Deciding who your clients are
Carolyn, As You Like It Consulting
Pros: I primarily see myself as a personal computer trainer in the same way that a personal trainer works on fitness. I work on getting the most out of the computer you already own. However, I am often called when people have gotten themselves into a mess; i.e. their Internet connection has stopped working, their grandchild has thrown all their files in the trash, or their hard drive is about to crash. I try and weed out those clients and refer them to better resources than myself.
Cons: I have had many sessions where I have driven a long way, worked on their machines for a couple of hours, and have not been able to move the client forward.
Greatest challenges: Getting good clients who will offer repeat business and good referrals.
Approaches to meet the challenges: Up until now, I have not charged those clients whom I could not help. However, they do take up my valuable time where I could be working with paying clients, so I have decided to institute a $40 fee for my just showing up, whether or not I can help them.

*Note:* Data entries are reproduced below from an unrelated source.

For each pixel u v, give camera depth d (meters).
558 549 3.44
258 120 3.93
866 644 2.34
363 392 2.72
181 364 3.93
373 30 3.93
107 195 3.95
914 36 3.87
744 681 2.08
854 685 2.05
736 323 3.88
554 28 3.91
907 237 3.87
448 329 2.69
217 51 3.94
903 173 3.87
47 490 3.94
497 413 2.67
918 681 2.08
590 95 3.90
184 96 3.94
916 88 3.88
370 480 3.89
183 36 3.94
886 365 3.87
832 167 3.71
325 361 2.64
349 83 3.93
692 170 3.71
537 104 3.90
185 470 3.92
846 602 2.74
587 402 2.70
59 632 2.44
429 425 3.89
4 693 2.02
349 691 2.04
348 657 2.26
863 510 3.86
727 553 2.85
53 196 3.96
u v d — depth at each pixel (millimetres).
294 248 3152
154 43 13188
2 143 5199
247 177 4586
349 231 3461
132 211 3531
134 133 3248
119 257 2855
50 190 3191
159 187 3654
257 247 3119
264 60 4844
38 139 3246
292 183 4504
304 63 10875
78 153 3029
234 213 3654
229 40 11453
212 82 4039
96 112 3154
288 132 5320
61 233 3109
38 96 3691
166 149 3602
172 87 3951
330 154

Mike, On The Same Page Technical Communications
Pros: The opportunity to do projects with the “Big Guys”; learning new technologies (such as Voice Messaging (Centigram), Biometric Security Systems (Identix), and Pentium (Intel)); long-term projects (1 1/2 yrs); short-term projects (2 weeks).
Cons: Getting in over your head; project is “too simple” (not challenging or stimulating); too many clients at once.
Greatest challenges: “Juggling” projects; coming up short with regards to delivering what the client expects.
Approaches to meet the challenges: Try to clearly define not only the deliverables, but the dependencies; that is, what the client is responsible for providing as well, such as equipment, personnel for reviews, or extra training as needed.